3. There is many a wheel that is satisfied with working out of sight.
For instance, the wheels of the clock or watch go on doing their work although
most attention is paid to the hands which they turn rather than to themselves.
There are many in the world who could learn a great deal from wheels that work
patiently out of sight. They are willing to be flywheels, which everybody can
see and admire; but not to be little wheels, which do their work unnoticed by
anyone--except by the Great Engineer, who knows them well, and what important
work they are doing. There are others who are satisfied with the thought that
this Divine Engineer is pleased with them because they do just the work He
wishes them to do; and know that He is “no respecter of persons.”
4. The wheel only asks of us a little oil to encourage it to go on.
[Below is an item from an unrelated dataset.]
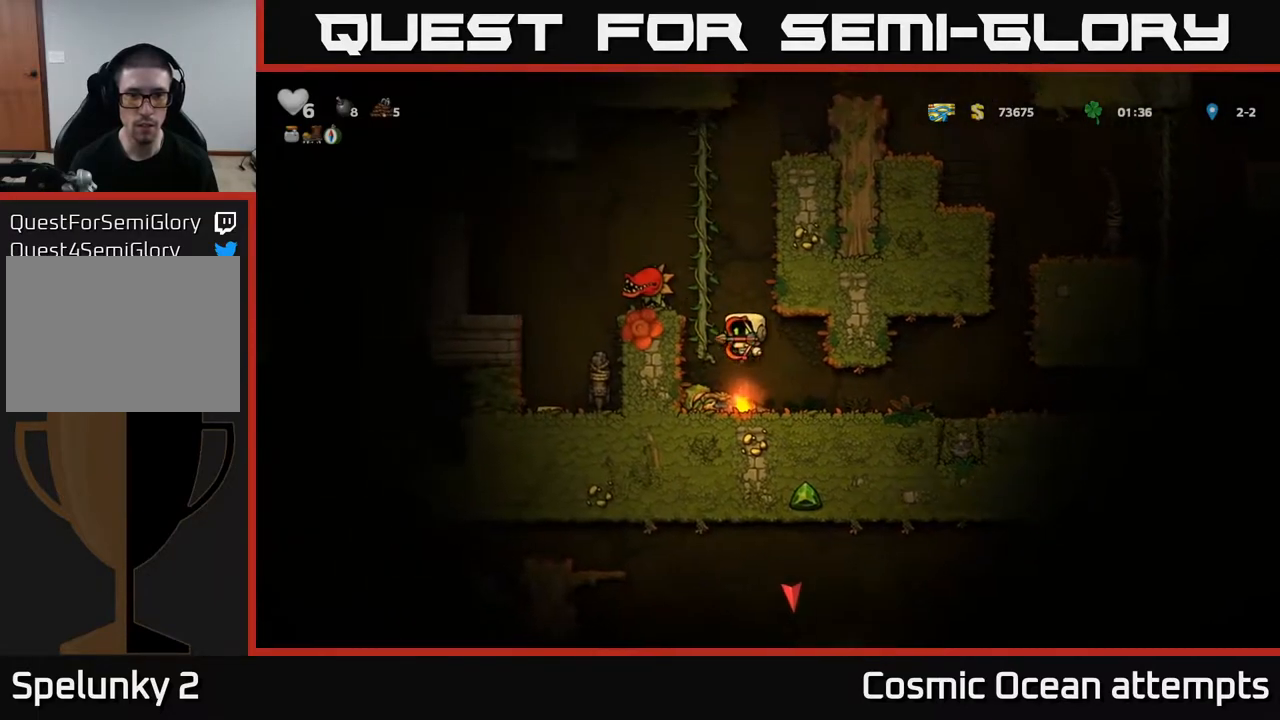
{"buttons": ["X"], "right_stick": "center", "events": [[33, "DPAD_LEFT", "up"], [200, "DPAD_UP", "up"], [383, "DPAD_LEFT", "down"], [450, "X", "down"], [467, "DPAD_LEFT", "up"]]}
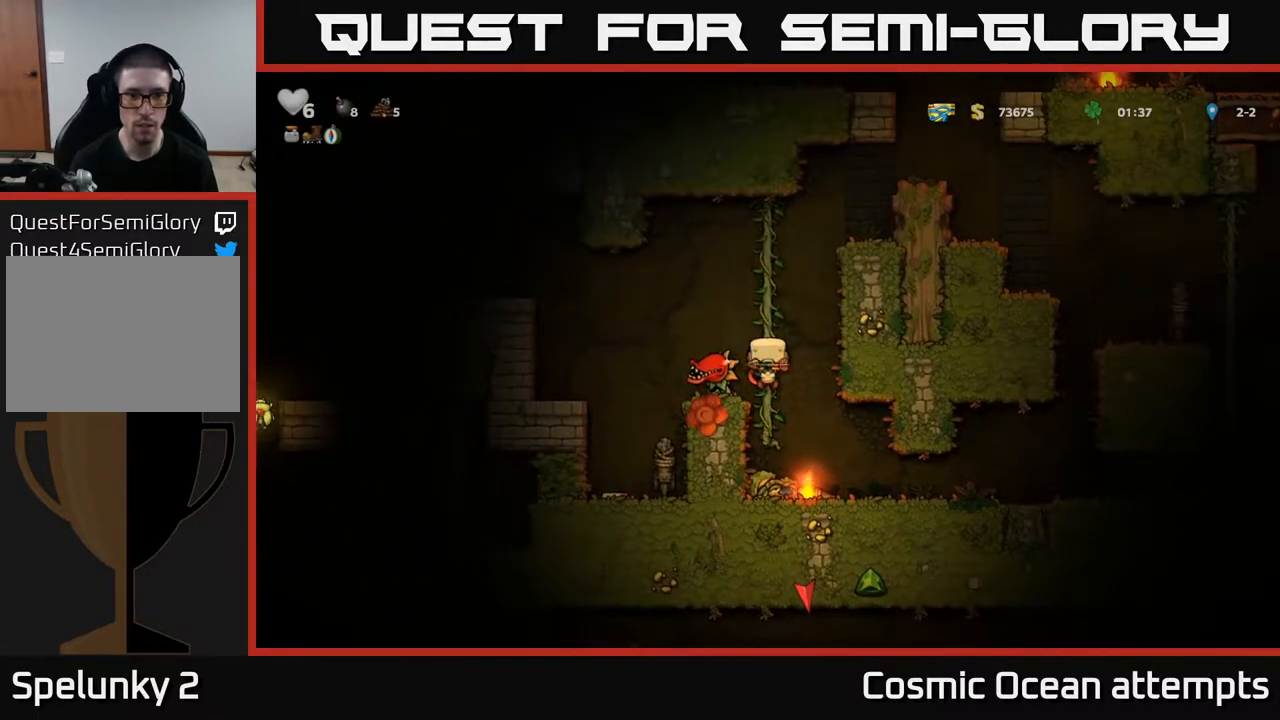
{"buttons": [], "right_stick": "center", "events": [[33, "X", "up"]]}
The other day I heard the wheels of a perambulator crying piteously for just
two drops of oil; but the nursemaid was as deaf as a pest, and did not hear
them, and the poor wheels went on squeaking. There are some good, kind people
who will do all they can for the sake of others; but occasionally they want a
little oil by way of encouragement; a kind word or smile, that is all. (D.
Davies.)
The vision of the wheels
None of all the prophets have set out the providence of God in His
wisdom, power, sovereignty, and superintendency more than this prophet Ezekiel,
nor by more elegant emblems. In the whole verse you have four parts.
I. The crier.
Which though not expressed, yet is necessarily to be understood. “It was
cried”; by whom? By Him that sat upon the throne (verse 1), that is the Lord.
II. You have the
cry itself. “O wheel!”
III. The object of
the cry. To whom it was made; it was to the wheels. “As for the wheels, it was
cried to them.”
IV. Here is the
witness in whose presence the cry was uttered, and that was the prophet. “It was
cried in my hearing.” In speaking of these wheels, it will be necessary to look
into the whole vision. In which vision you may see an excellent subordination
of causes one to another, and all to the supreme cause, in the carrying on the
government in the providential kingdom of Christ.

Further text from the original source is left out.